Here’s the deal. I showed my SW to two parties at the same time last Friday (purposefully). The lady is there with her two daughters, she wants it badly. They ask if it can stay. I say, “As long as you have a reasonably OK rental history, the landlords will allow it.” (They have been good about approving 2 other candidates that were close to buying.) I said the landowners only concern was no problems in their small three-lot park, and keeping the grass cut. She said her grandson could take care of that, that he sometimes stayed with her.

She pulls out the checkbook and writes me a check for the asking price minus $1,500 (I came down because she had cash). We signed a purchase agreement.

So, yesterday we have the meet-up with the landlords. I had told them previously about my buyer. They thought she sounded fine. The buyer begins telling them about her grandson, how he is bipolar, no one else cares about him, she has adopted him, etc. I tried my best to do damage control, but the landowners antennae are up.

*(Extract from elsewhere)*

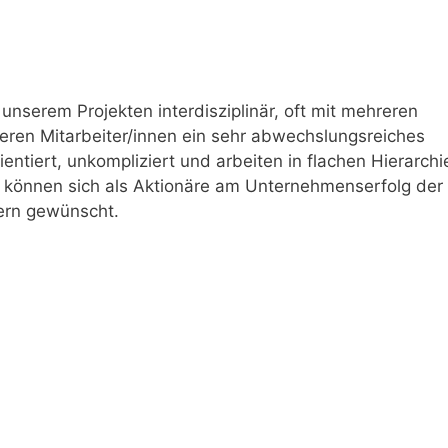
 unserem Projekten interdisziplinär, oft mit mehreren
en Mitarbeiter/innen ein sehr abwechslungsreiches
entiert, unkompliziert und arbeiten in flachen Hierarchi
n können sich als Aktionäre am Unternehmenserfolg der 
fern gewünscht.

I try to smooth over before I leave, but before I’ve even made the 30 mile drive home the landowners call. They called the buyers’ neighbors (her references), and the grandson is a trainwreck. Long story short, they know want the trailer moved.

And the next part is, you guessed it probably, my buyers want their money back. I called a nearby park for them, confirmed that it had space for a SW, and told them to go by this weekend. Not sure who else has encountered this situation, but feel that I shouldn’t have to suffer because the woman did not give me full disclosure about her grandson, and above all, feel that my purchase agreement clearly states I’m selling the home in “as-is” condition. Considering that I dropped the price $1,500, that can cover the cost of the move.

Please tell me if I’m off-target here, because I do feel bad for them, but don’t feel like I should be tethered to their problems.

Thanks


#2

Refund her money. You do not want to get into the middle of a deal like this.

Moving a home is very labor intensive, not only the move but the logistics. Walk away and keep on marketing the home.


#3

Refund her money. You do not want to get into the middle of a deal like this.

Moving a home is very labor intensive, not only the move but the logistics. Walk away and keep on marketing the home.


#4

in a real sense you weren’t able to finalize the deal (get the Owner’s OK for the home to stay.) You don’t say old this grandson is, but it sounds like a problem. I know several bi polar people and they seem real normal to me… I do know they take meds for the illness.

Refunding seems fair…they bought the home with the reasonable expectation it could stay. The few deals I did in other peoples Parks, i handled a little different. I got a copy of their app and had prospective Buyer’s fill it out and fax to Park for approval. If approved we went to the next level (how much down, how much per month). I tried not to spend a lot of time or expense until they qualified with the Park. I try to do the same today with sales of homes. I’ve given some of my best sales pitches to folks who couldn’t or wouldn’t write a check!